** Assignment **
Omit every picture and output the rest of the records exactly as they are.

Calibrated multi-view image sets:
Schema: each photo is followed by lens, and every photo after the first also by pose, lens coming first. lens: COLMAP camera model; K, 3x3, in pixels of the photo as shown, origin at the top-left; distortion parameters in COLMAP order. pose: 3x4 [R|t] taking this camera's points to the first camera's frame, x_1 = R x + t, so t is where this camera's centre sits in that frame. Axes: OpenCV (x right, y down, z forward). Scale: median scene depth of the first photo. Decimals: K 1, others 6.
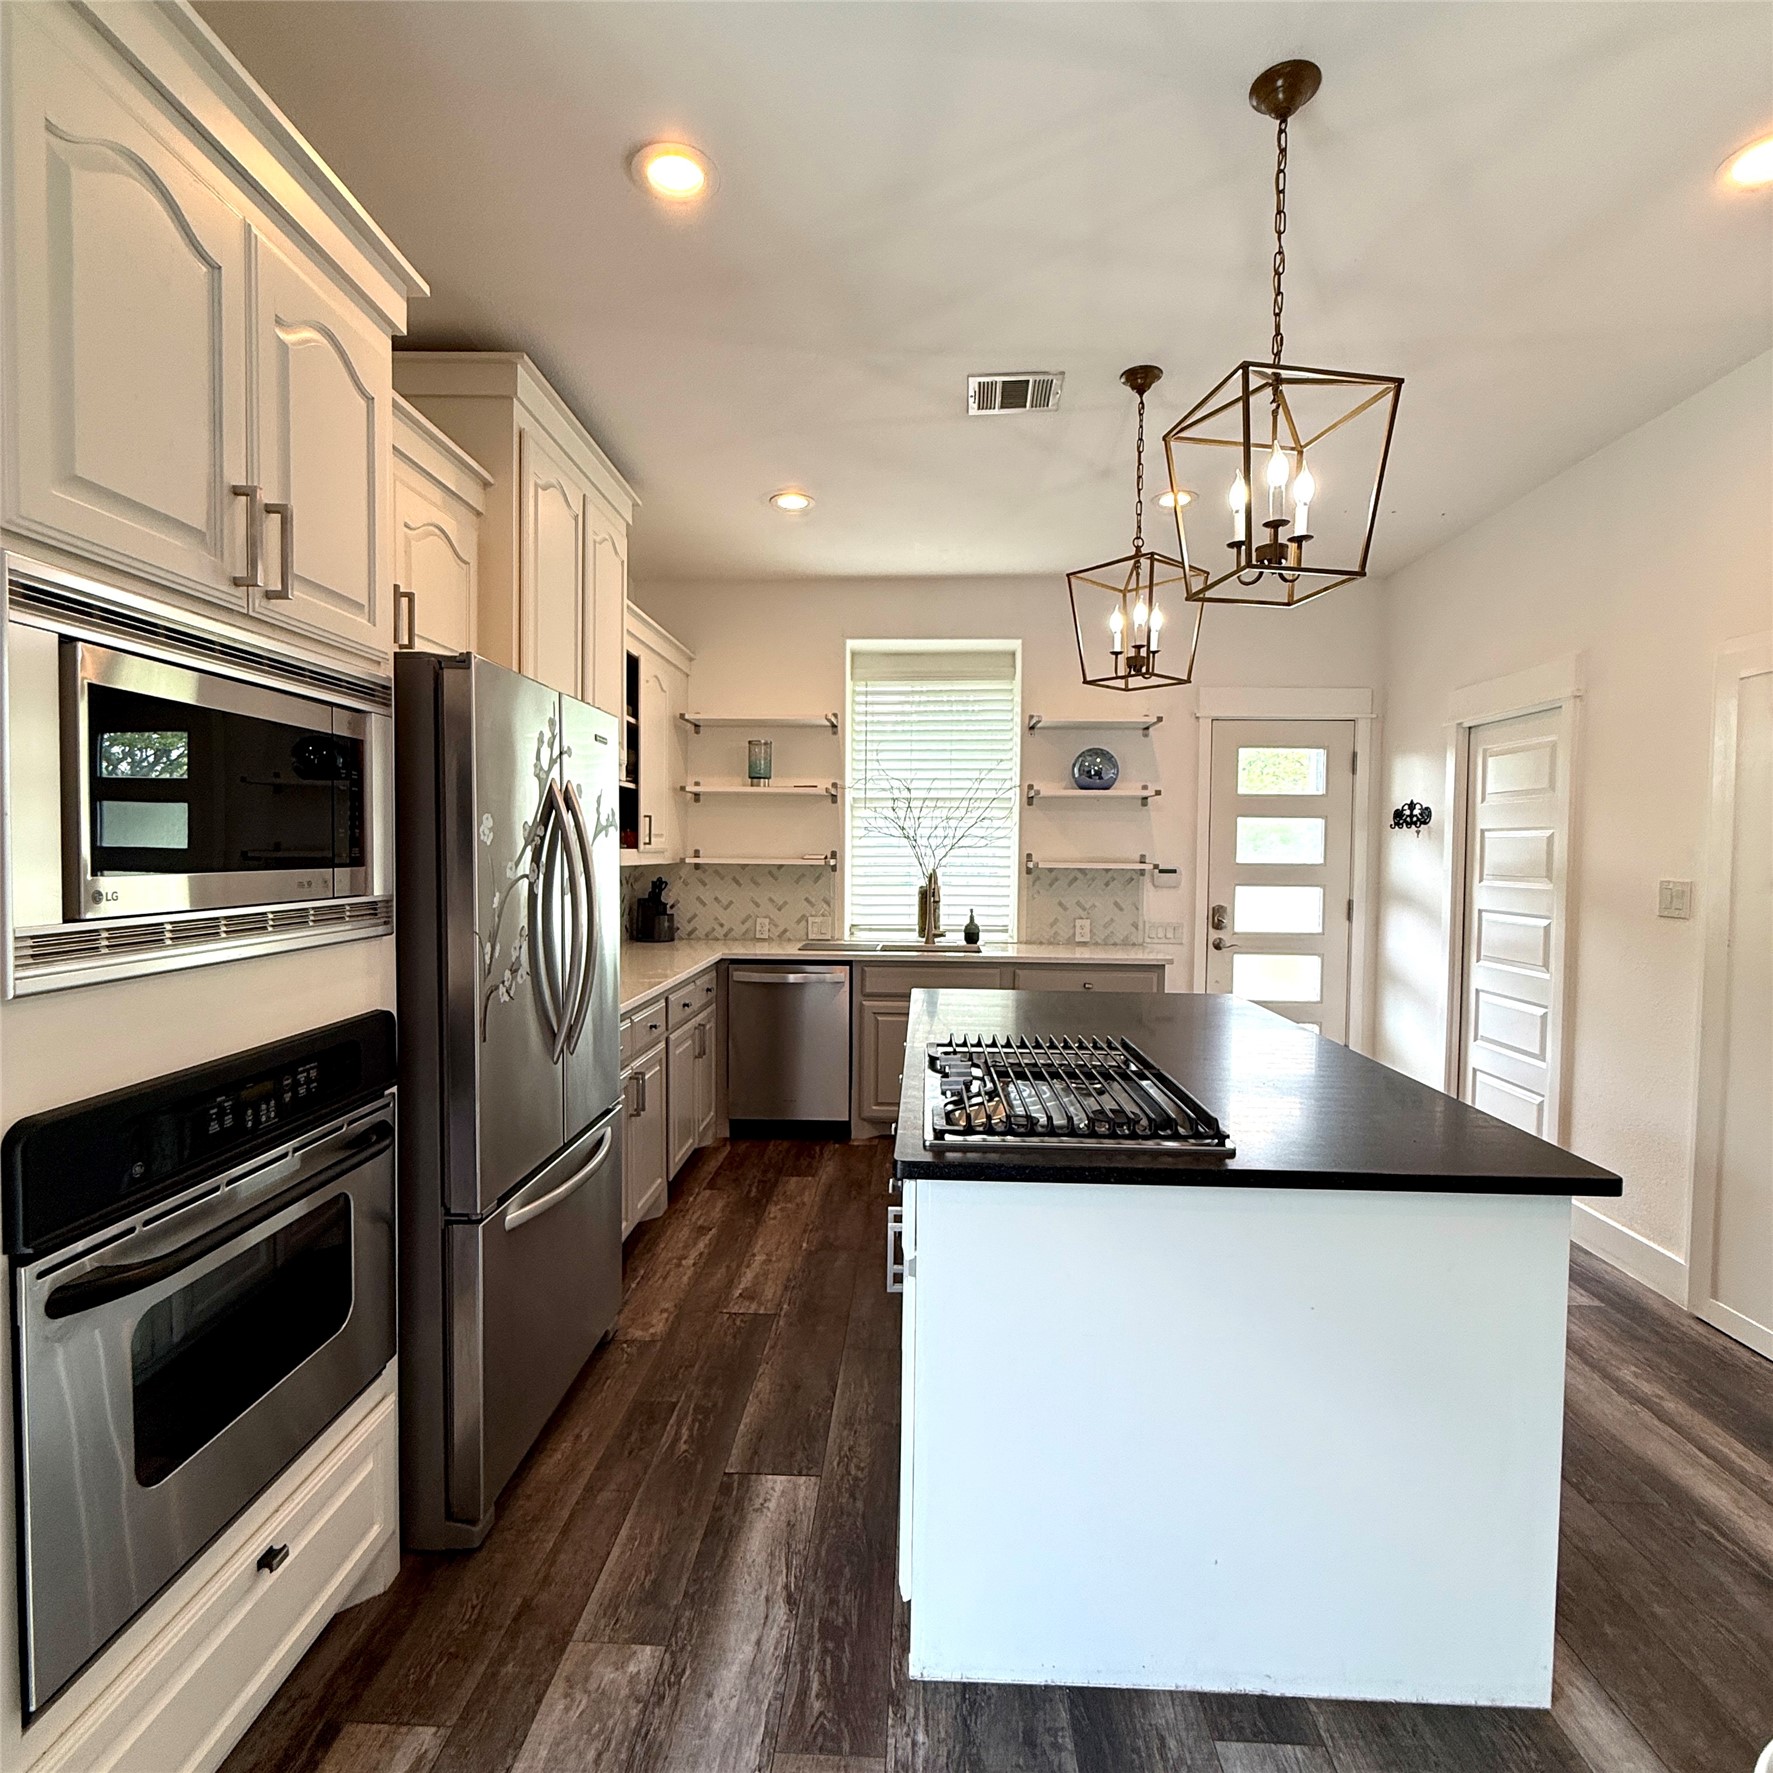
lens RADIAL K [[941.1, 0, 887.8], [0, 941.1, 884.5], [0, 0, 1]] dist [-0.003397, 0.001378]
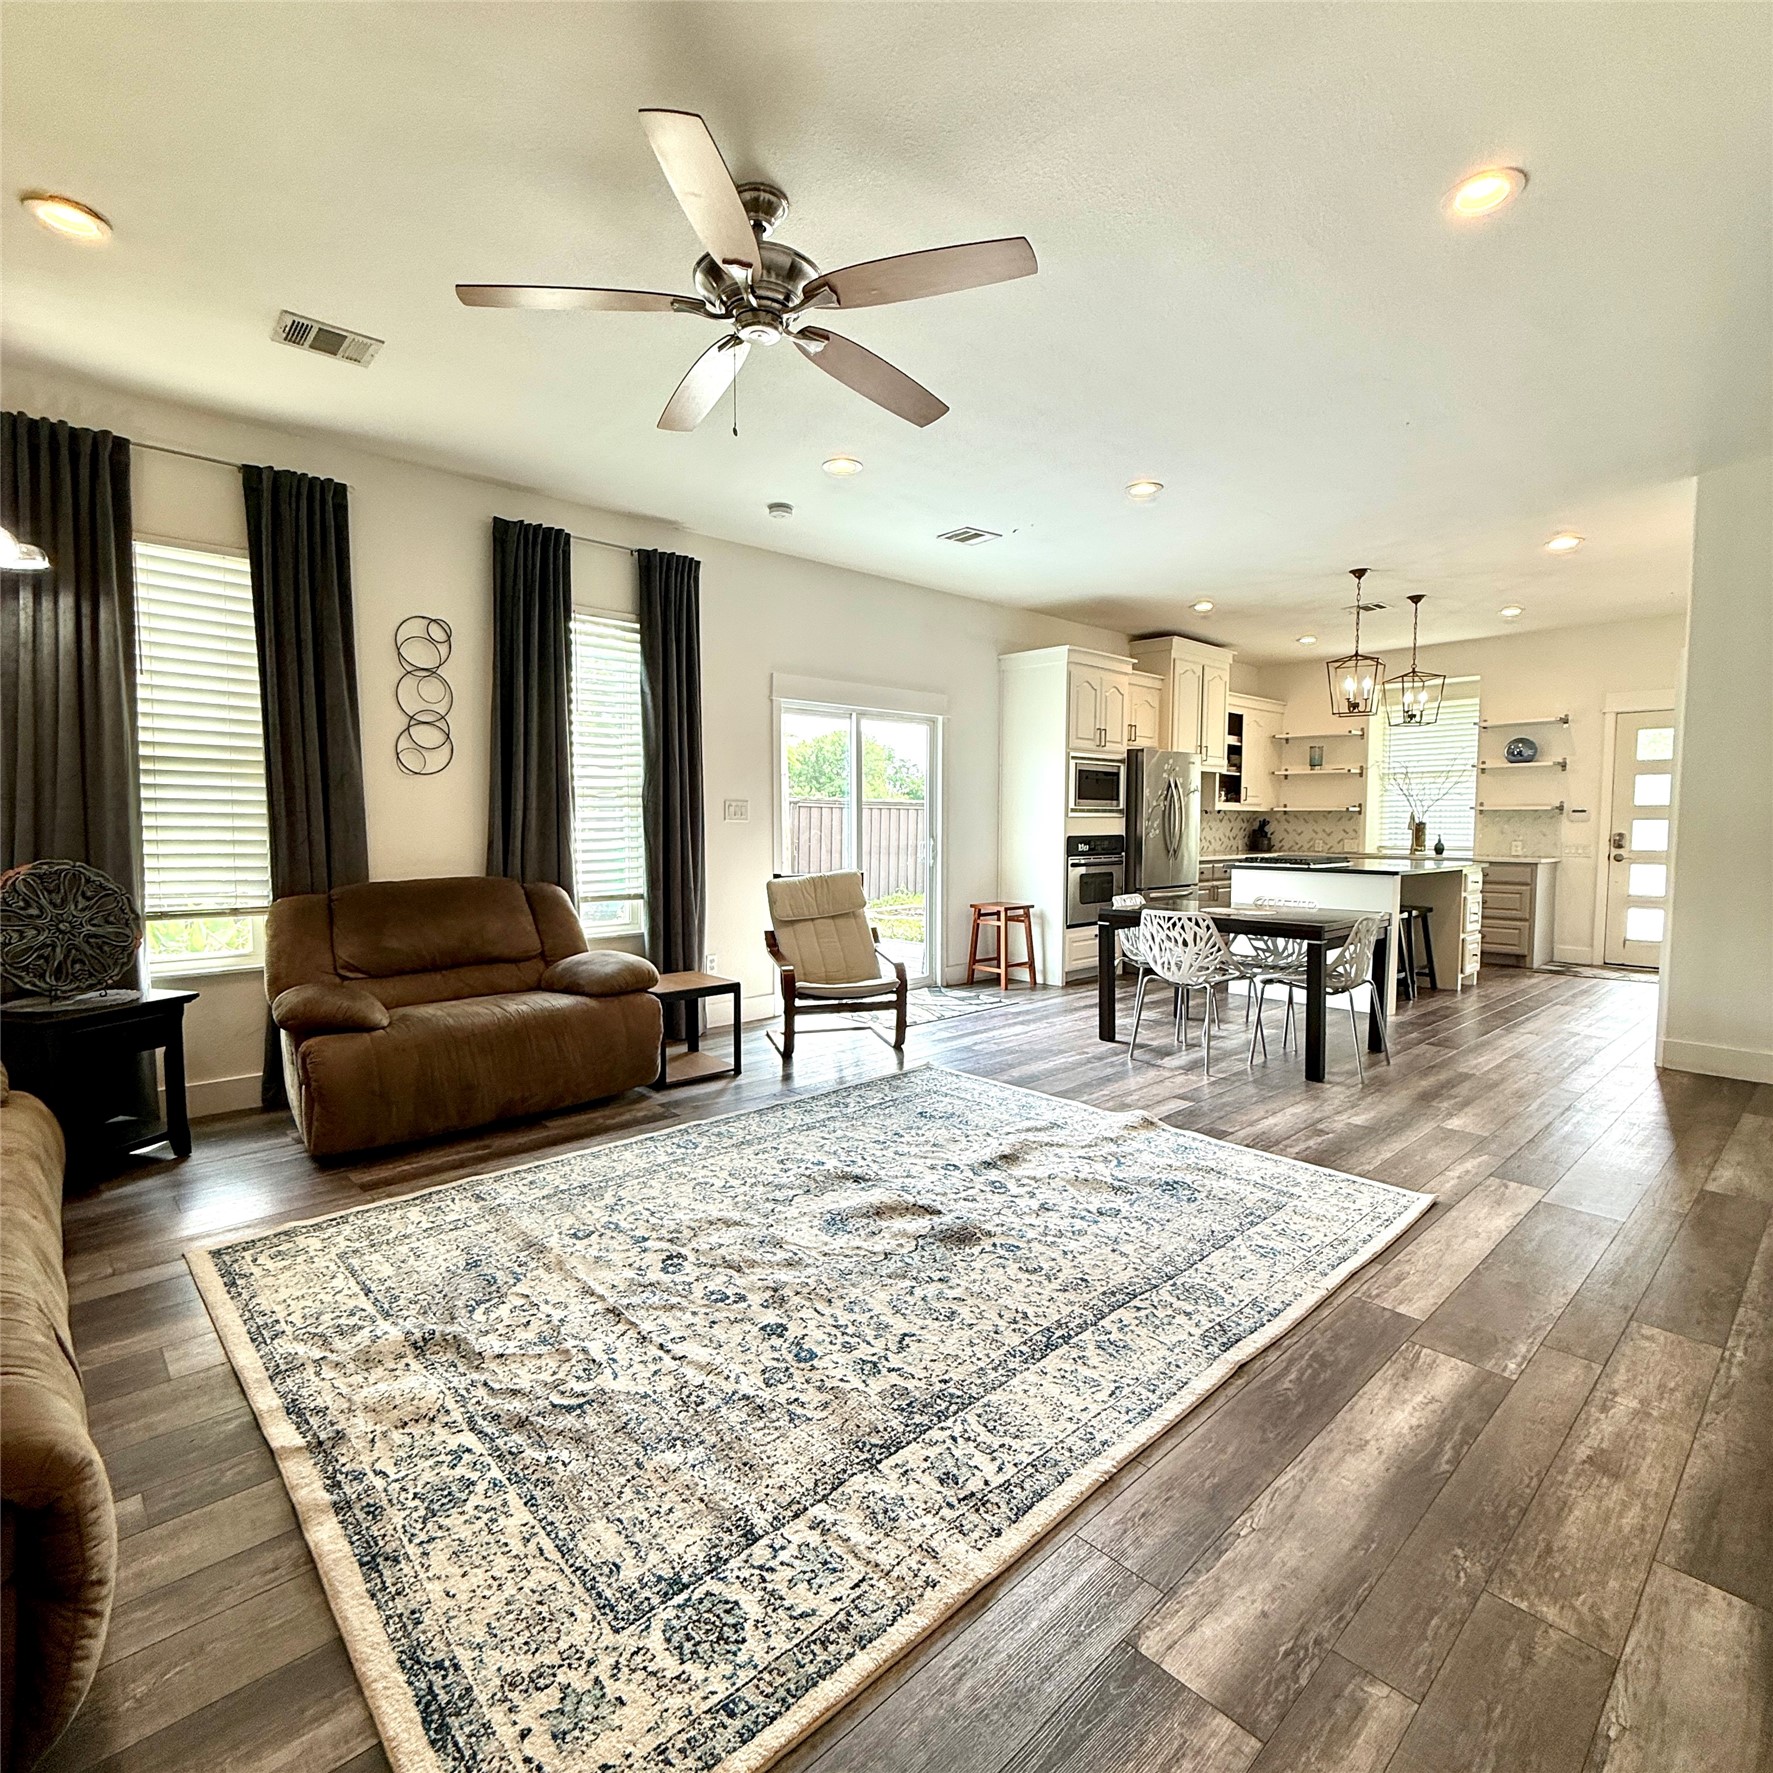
lens RADIAL K [[941.1, 0, 887.8], [0, 941.1, 884.5], [0, 0, 1]] dist [-0.003397, 0.001378]
pose [[0.711542, 0.039000, -0.701560, 1.651835], [-0.021423, 0.999198, 0.033817, 0.227614], [0.702317, -0.009033, 0.711807, -2.690328]]
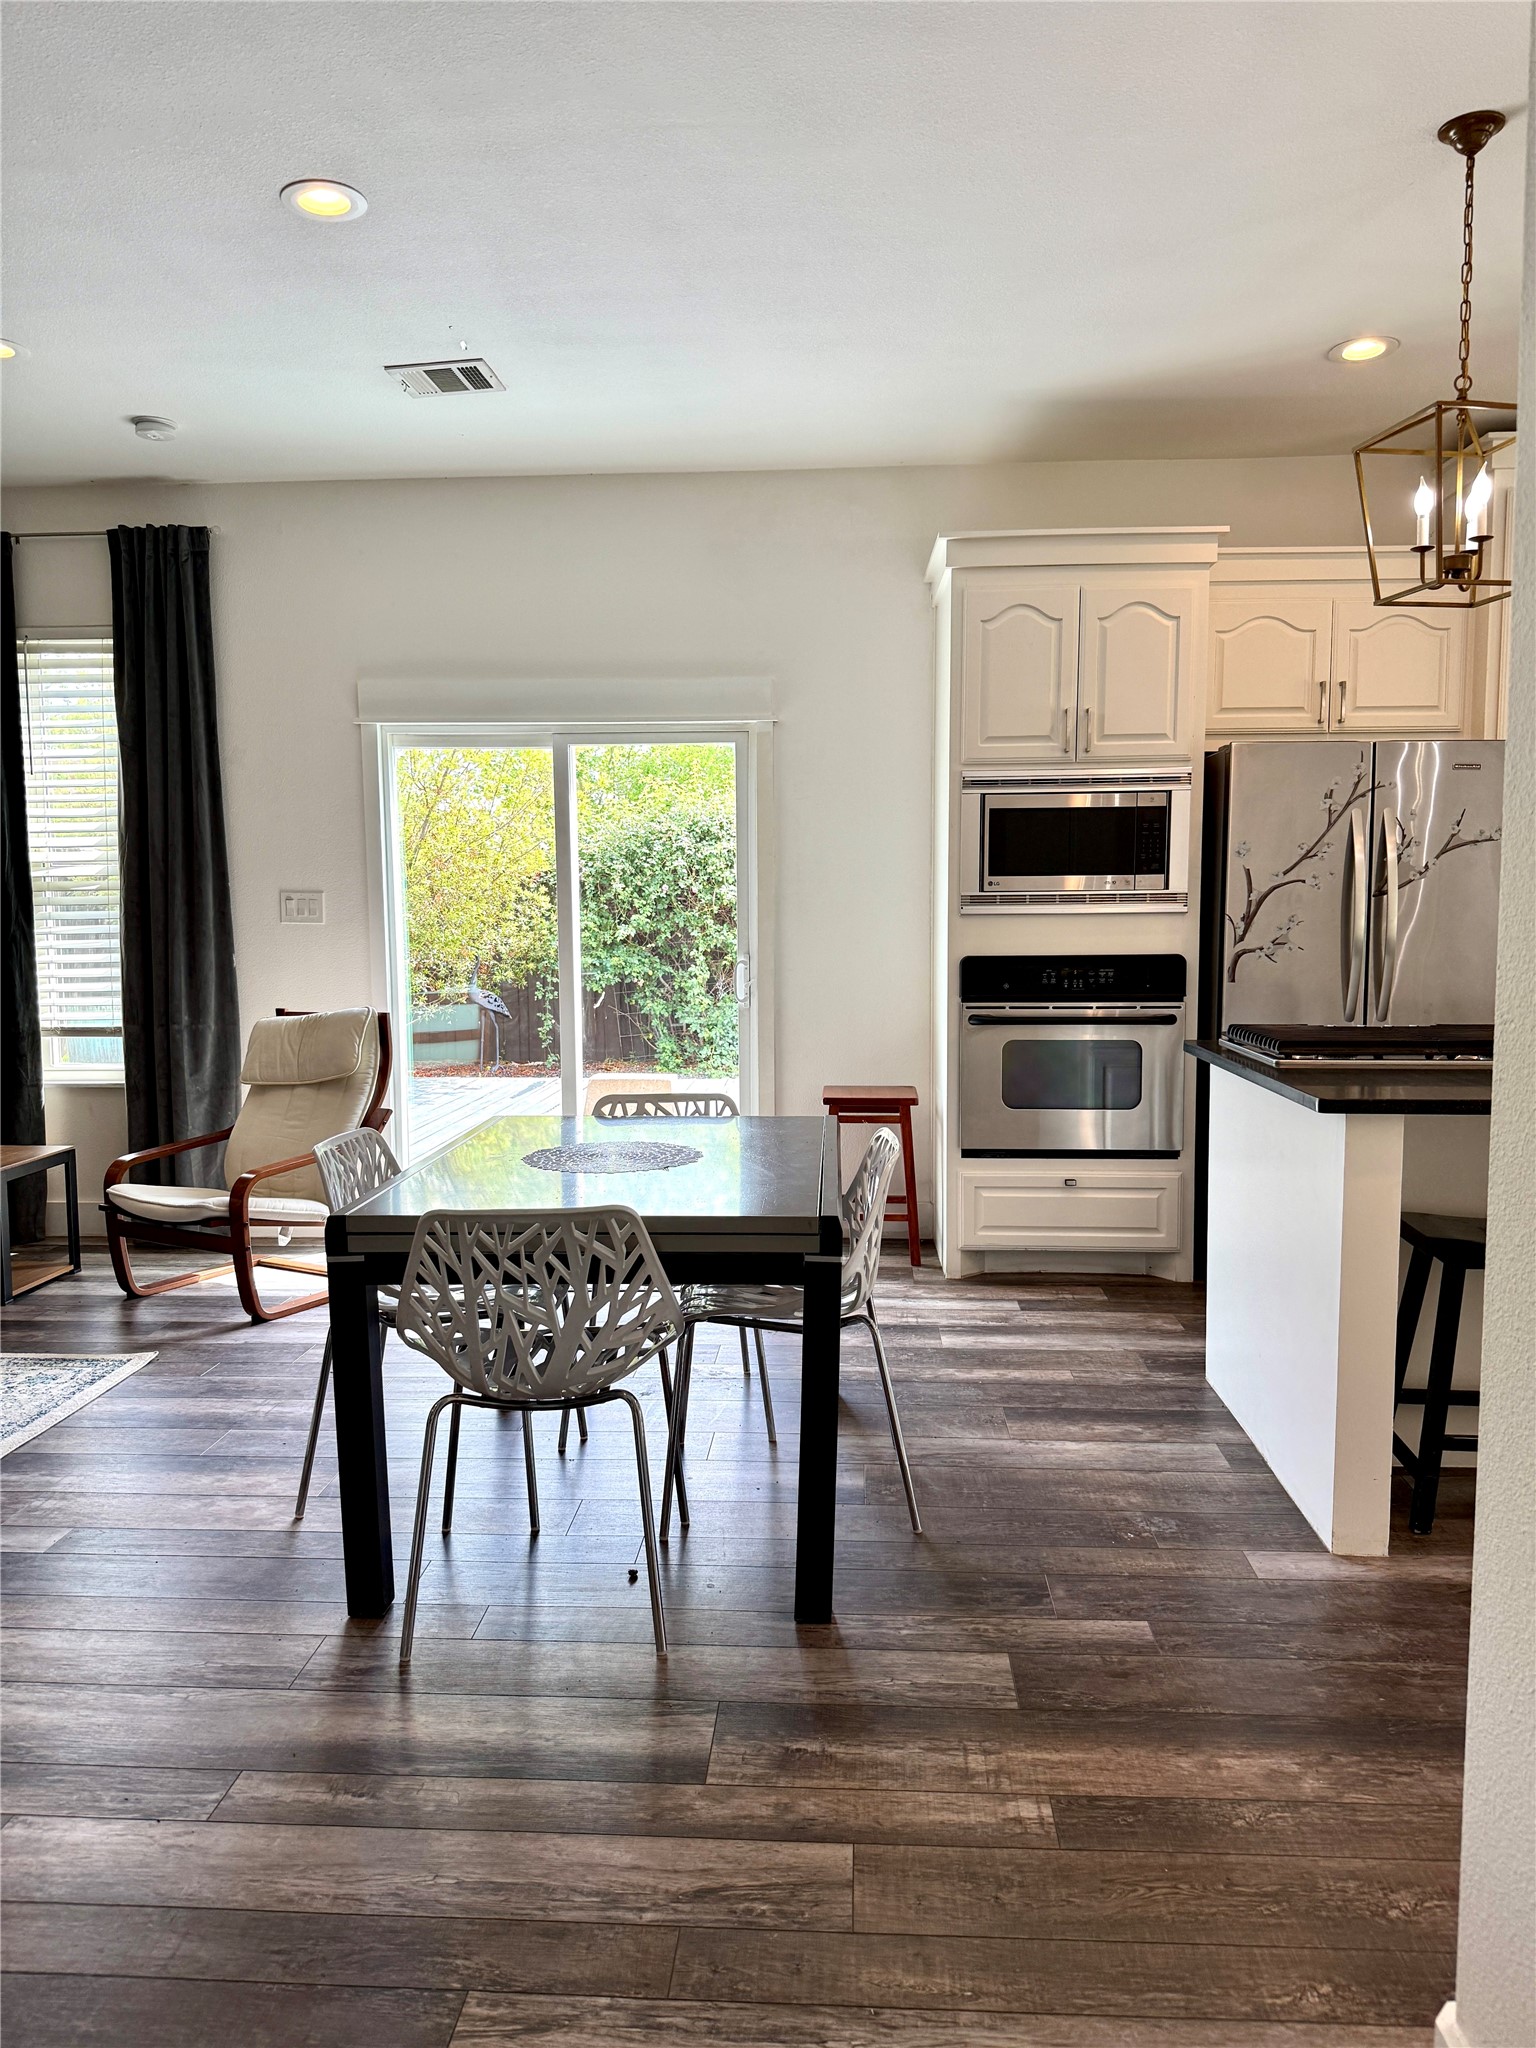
lens RADIAL K [[1428.2, 0, 772.9], [0, 1428.2, 1032.2], [0, 0, 1]] dist [0.081276, -0.113762]
pose [[-0.014956, 0.081738, -0.996542, 2.156934], [-0.033251, 0.996061, 0.082197, 0.077922], [0.999335, 0.034366, -0.012179, 0.247287]]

** Finished exercise **
Schema: each photo is followed by lens, and every photo after the first also by pose, lens coming first. lens: COLMAP camera model; K, 3x3, in pixels of the photo as shown, origin at the top-left; distortion parameters in COLMAP order. pose: 3x4 [R|t] taking this camera's points to the first camera's frame, x_1 = R x + t, so t is where this camera's centre sits in that frame. Axes: OpenCV (x right, y down, z forward). Scale: median scene depth of the first photo. Decimals: K 1, others 6.
lens RADIAL K [[941.1, 0, 887.8], [0, 941.1, 884.5], [0, 0, 1]] dist [-0.003397, 0.001378]
lens RADIAL K [[941.1, 0, 887.8], [0, 941.1, 884.5], [0, 0, 1]] dist [-0.003397, 0.001378]
pose [[0.711542, 0.039000, -0.701560, 1.651835], [-0.021423, 0.999198, 0.033817, 0.227614], [0.702317, -0.009033, 0.711807, -2.690328]]
lens RADIAL K [[1428.2, 0, 772.9], [0, 1428.2, 1032.2], [0, 0, 1]] dist [0.081276, -0.113762]
pose [[-0.014956, 0.081738, -0.996542, 2.156934], [-0.033251, 0.996061, 0.082197, 0.077922], [0.999335, 0.034366, -0.012179, 0.247287]]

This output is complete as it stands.